DOCUMENT SECTION:

========================

Mandy Van Deven and
Julie Kubala,
"Introduction"
(page 3 of 4)
Another point of frustration has to do with the continuous invocation
of a narrow historical trajectory that suggests, for instance, that in
response to critiques of identity politics, a "new" focus on
intersectionality will automatically and necessarily end the sorts of
exclusionary practices that prompted these
critiques.[1] This move
seems to represent a pattern that goes something like this: a new model
comes out to address certain problems, and then that very same model is
supplanted by something even better, and so on. Not only does this
process vitiate earlier work that addresses the very same questions, but
within this pattern whatever "new" term is introduced is then seen as
the magical answer, or as Jennifer Nash puts it, the "remedy" that can
rescue our organizations and save us from the systemic problems of
racism, capitalism, and so forth that are endemic to organizing in the
United States (see "On Difficulty: Intersectionality as Feminist
Labor" in this issue). The language of intersectionality is now
commonplace in activist groups, but even those organizations committed
to an intersectional politic still sometimes implode over the
difficulties of working across differences within the group. Even in the
face of these failures, the response is often to call for "more
intersectionality," obscuring the problem(s) in the supposed solution
and reinforcing cyclical stickiness.
Disrupting the progress narrative that characterizes feminist
historicizing, then, can provide an impetus for opening up
possibilities. In "this is what it sounds like (an ecological
approach)," Alexis Pauline Gumbs addresses the tensions between past,
present, and future in ways that neither suggest continual improvement
nor reinscribe a romanticized reminiscence. She writes, "Something is
happening here that has been happening for too long. Something new is
also happening here." This move avoids the twin problems of nostalgia
and faith in progress—thinking carefully about differences and
similarities without idealizing either the past or the future. For
instance, while the language of "waves" has often portrayed contemporary
feminist movements as more attuned to race and the complexities of
difference, the evolutionary claim itself can reproduce the very
exclusions it aims to address by ignoring their persistent presence,
while simultaneously downplaying the participation of women of color and
the willingness to embrace radical social change that characterized
those movements.

========================

INFORMATION SHOWN:
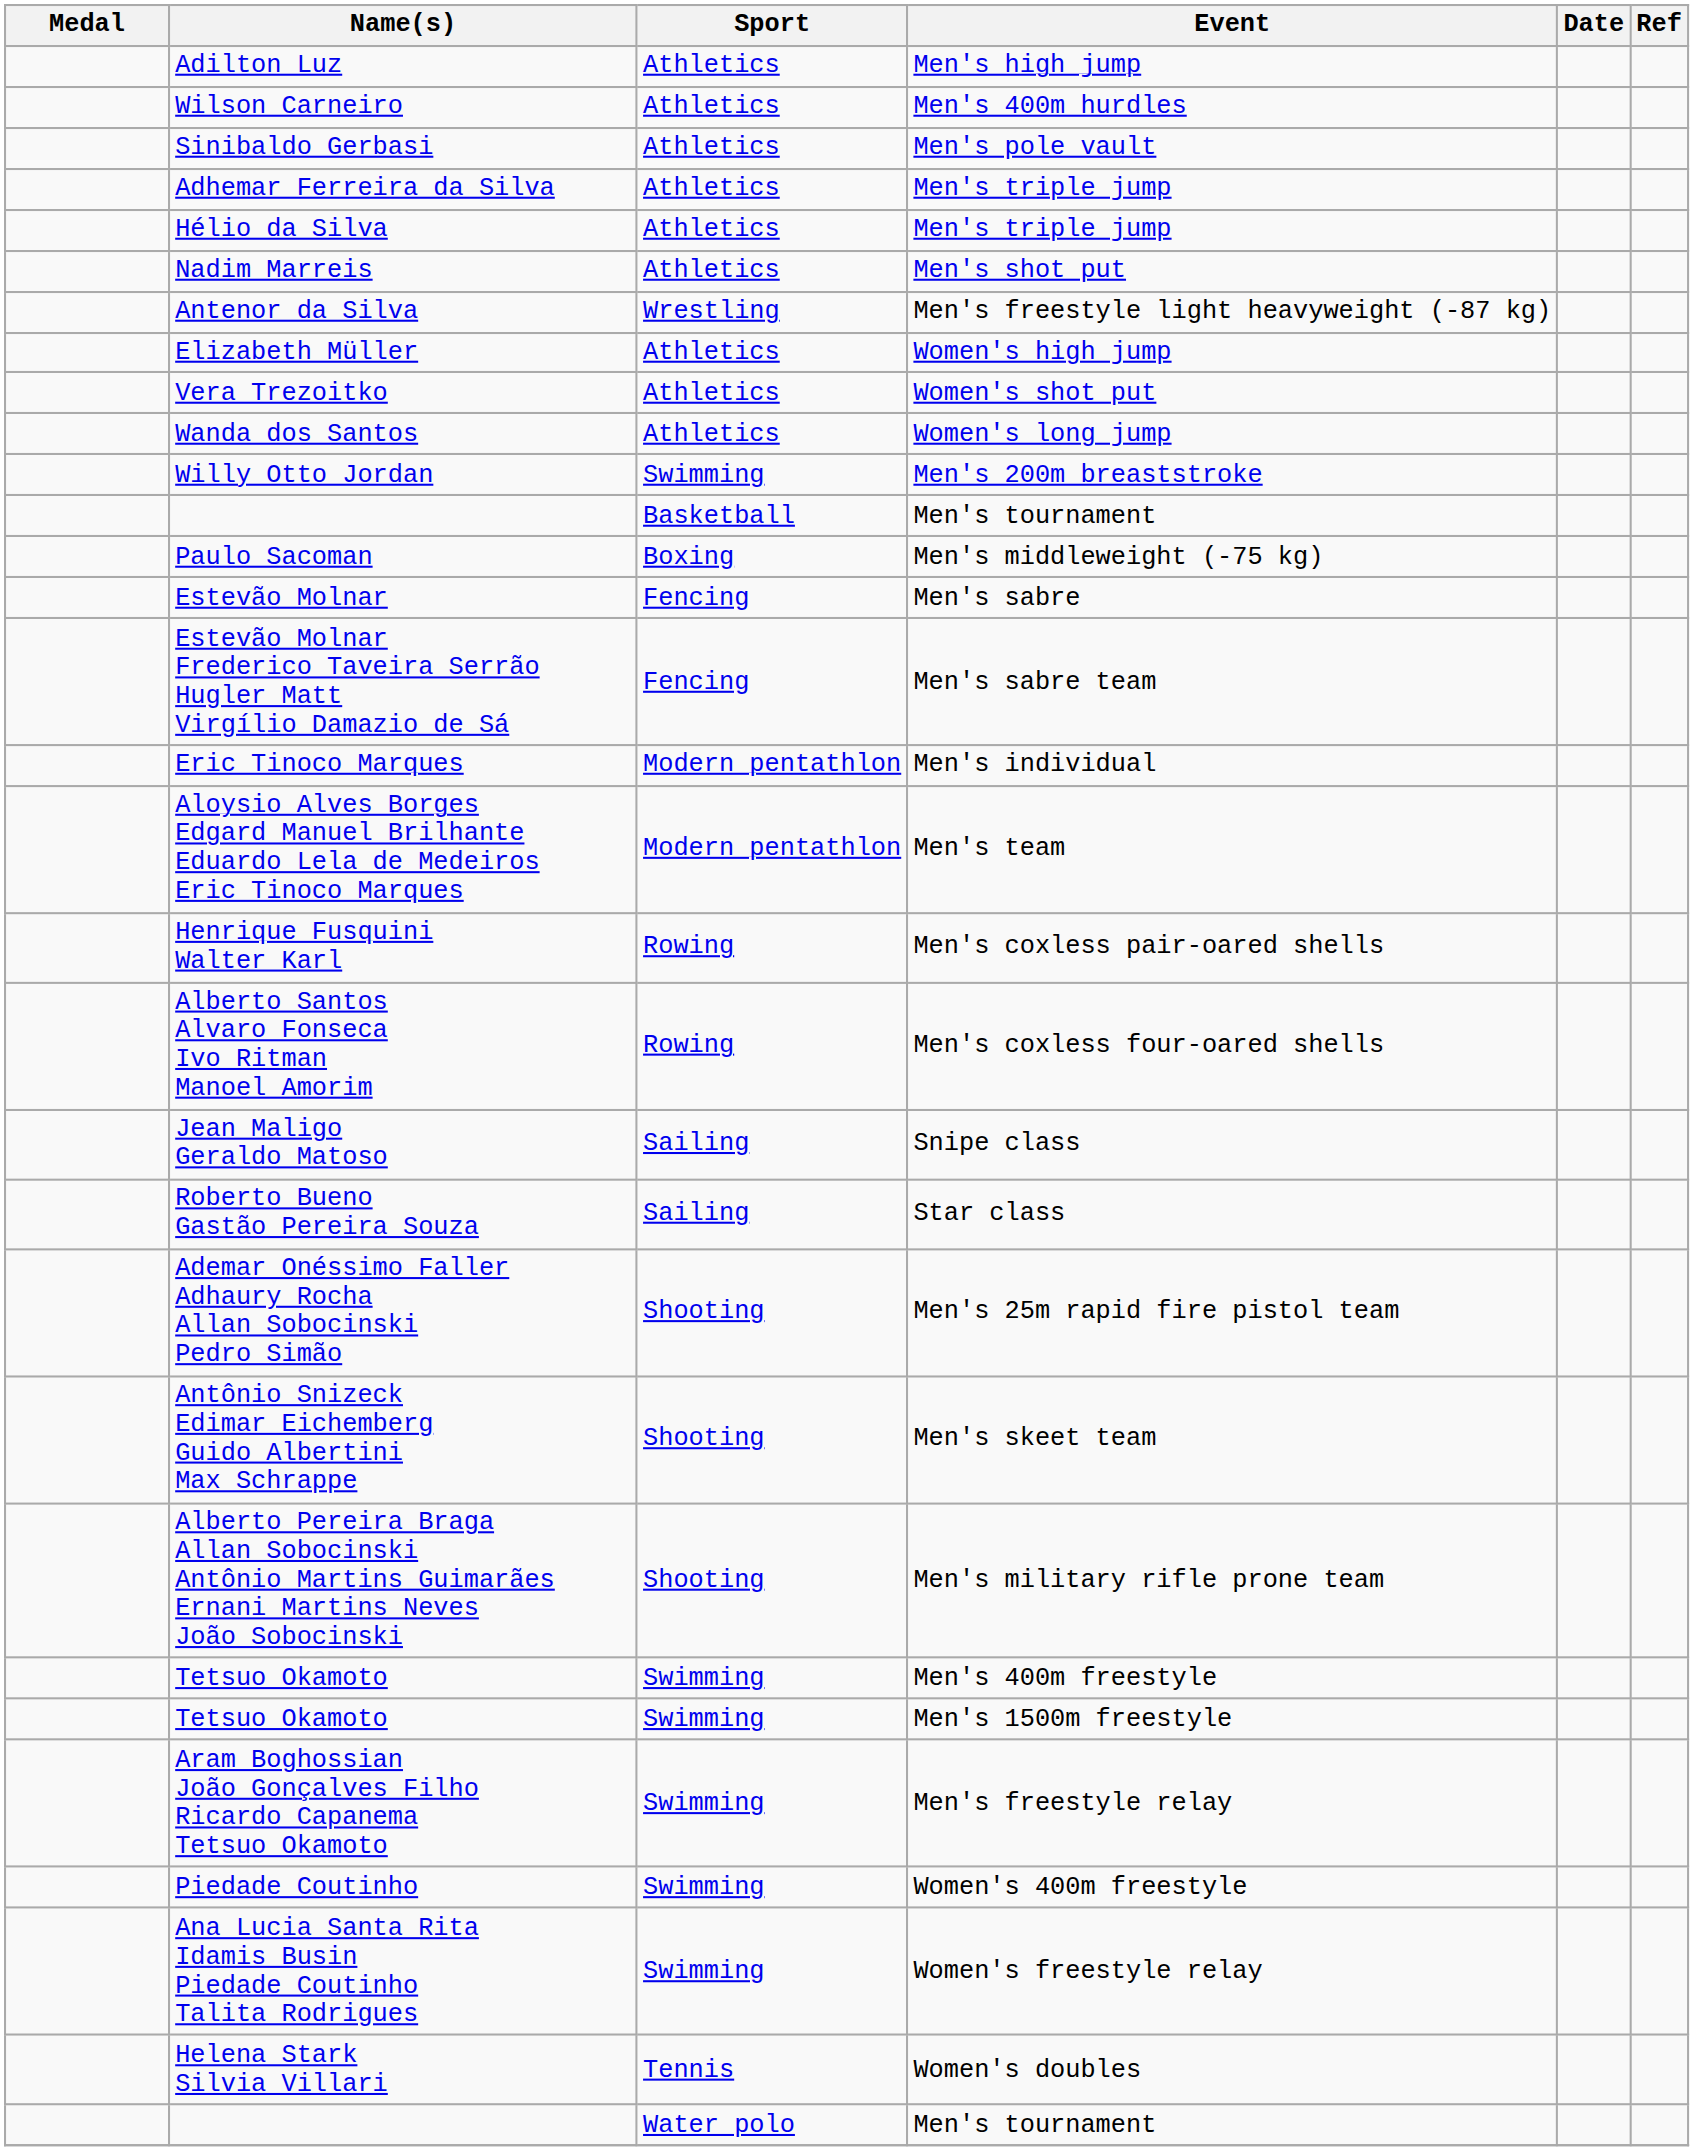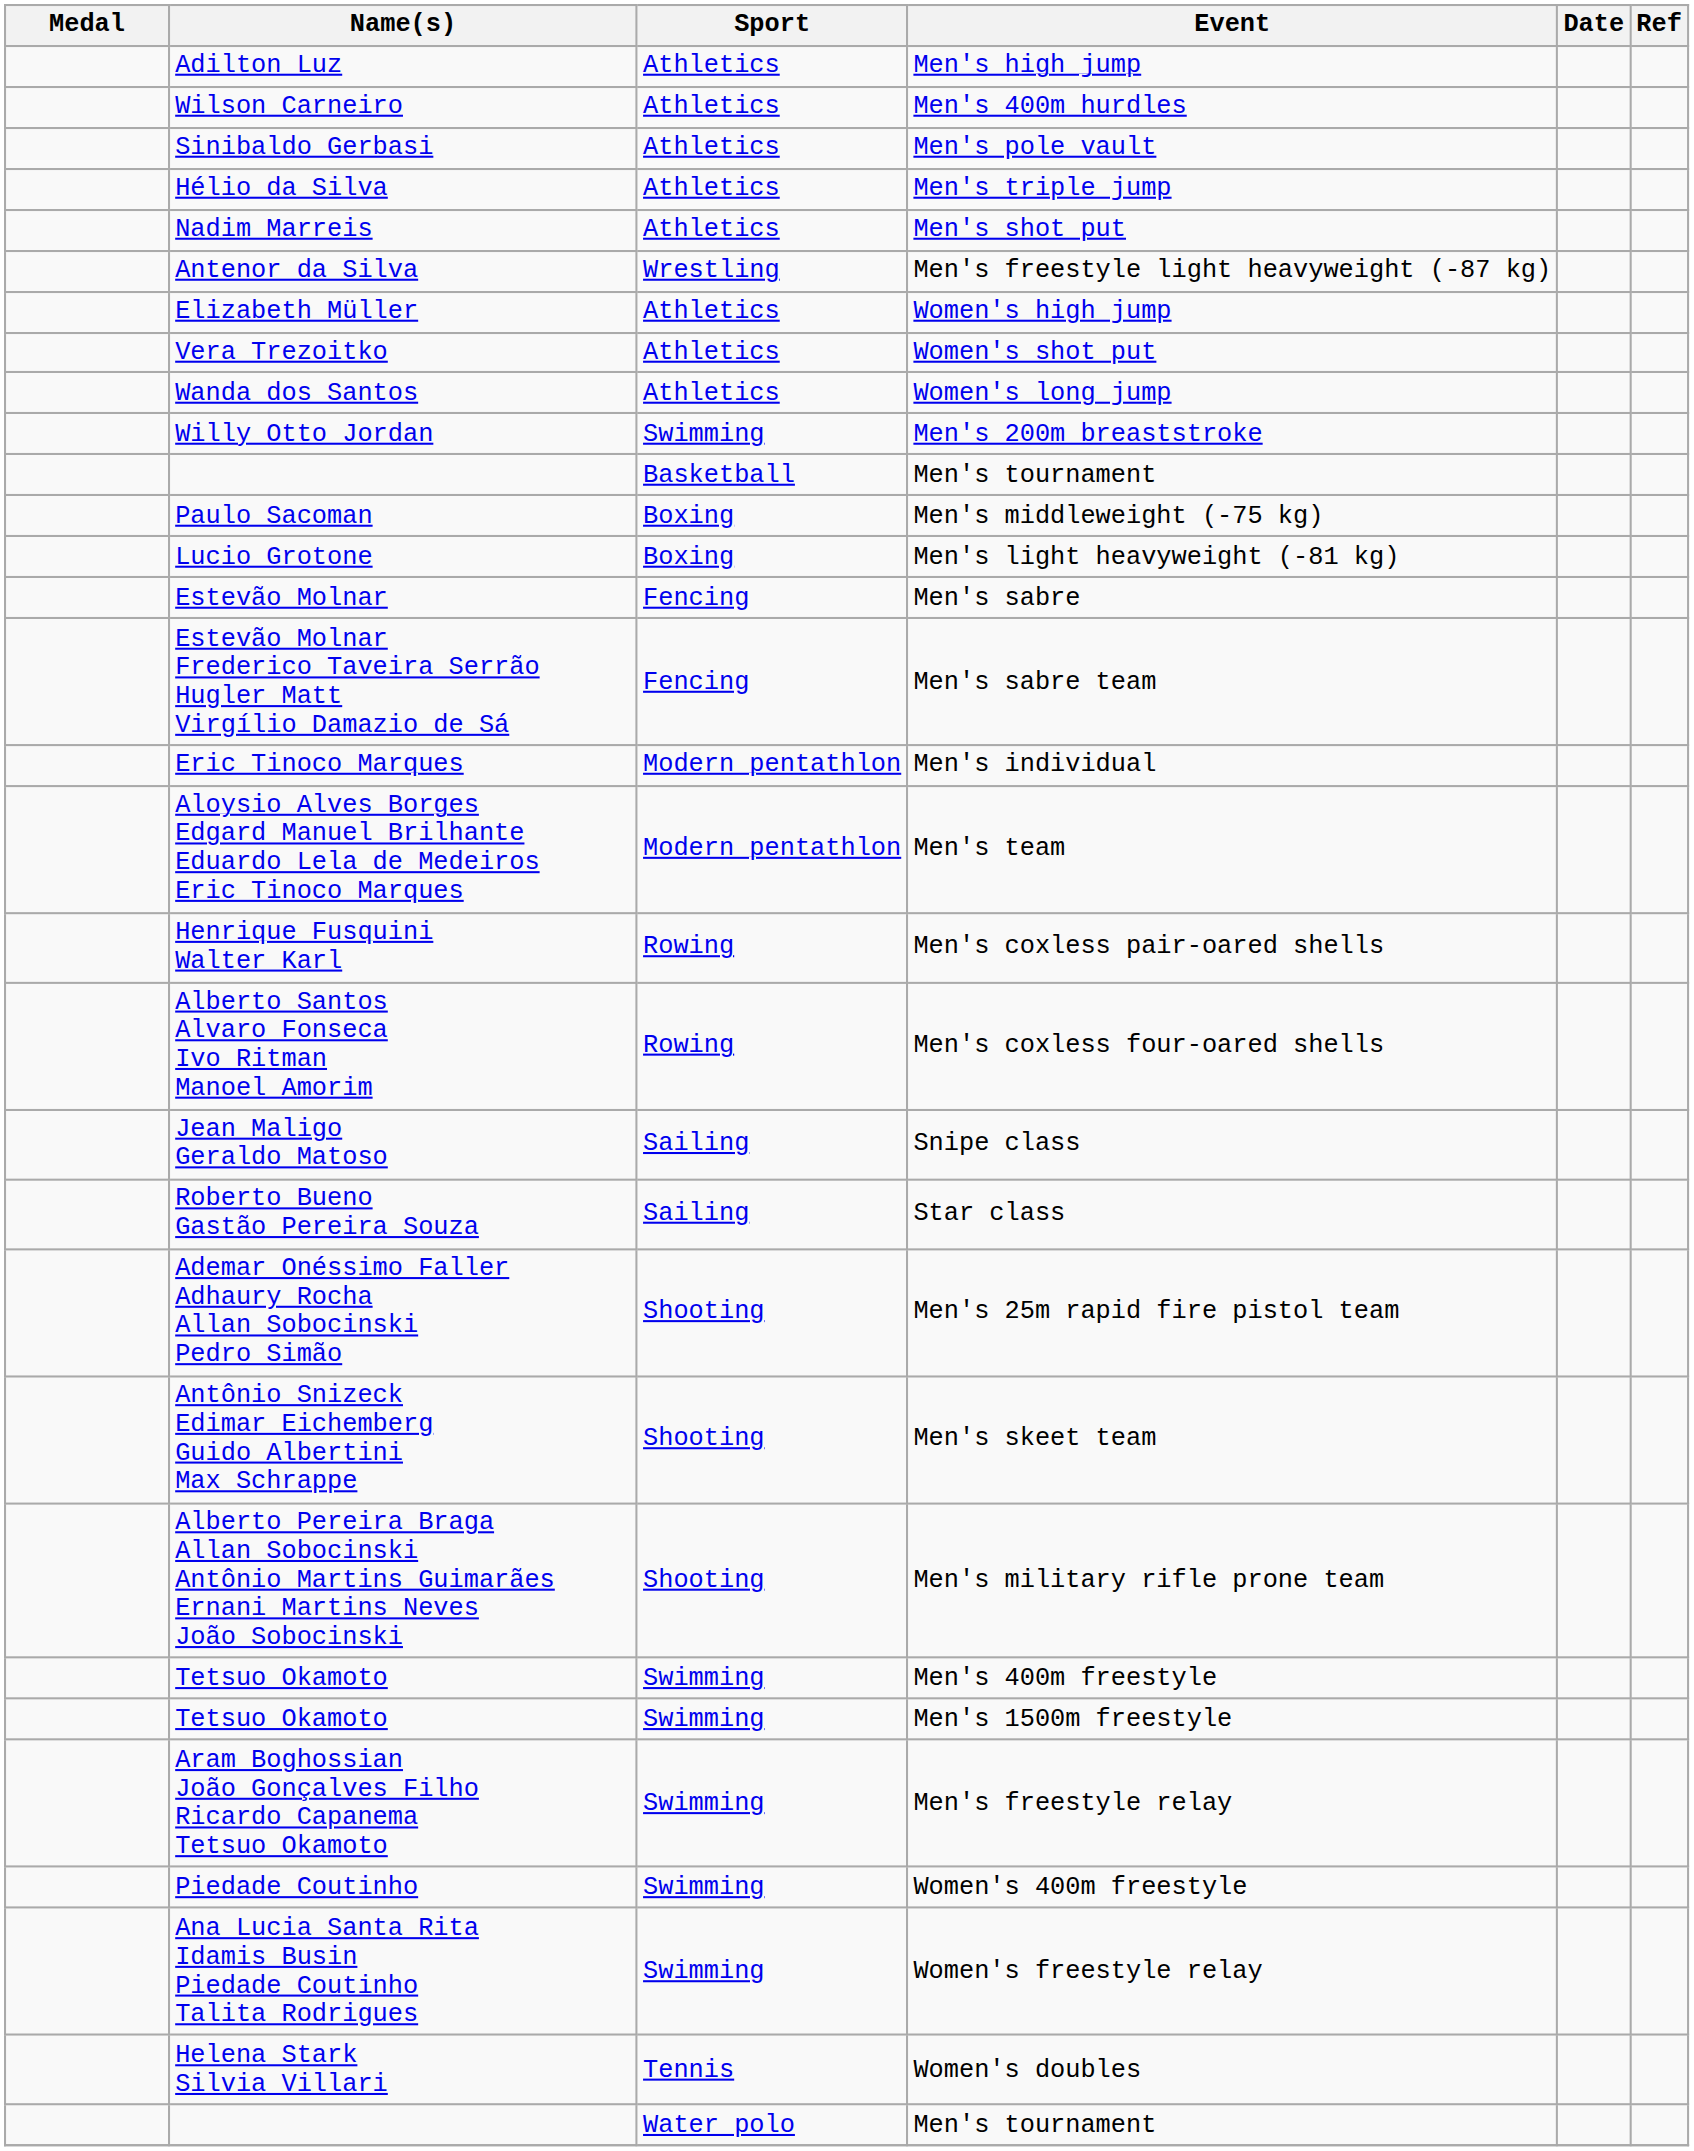- row: Adhemar Ferreira da Silva | Athletics | Men's triple jump
+ row: Lucio Grotone | Boxing | Men's light heavyweight (-81 kg)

========================

THE TASK: In the introduction by Mandy Van Deven and Julie Kubala, which word does Jennifer Nash use for the "new" term that is thought to rescue organizations from systemic problems?

EXPECTED OUTPUT: "Remedy."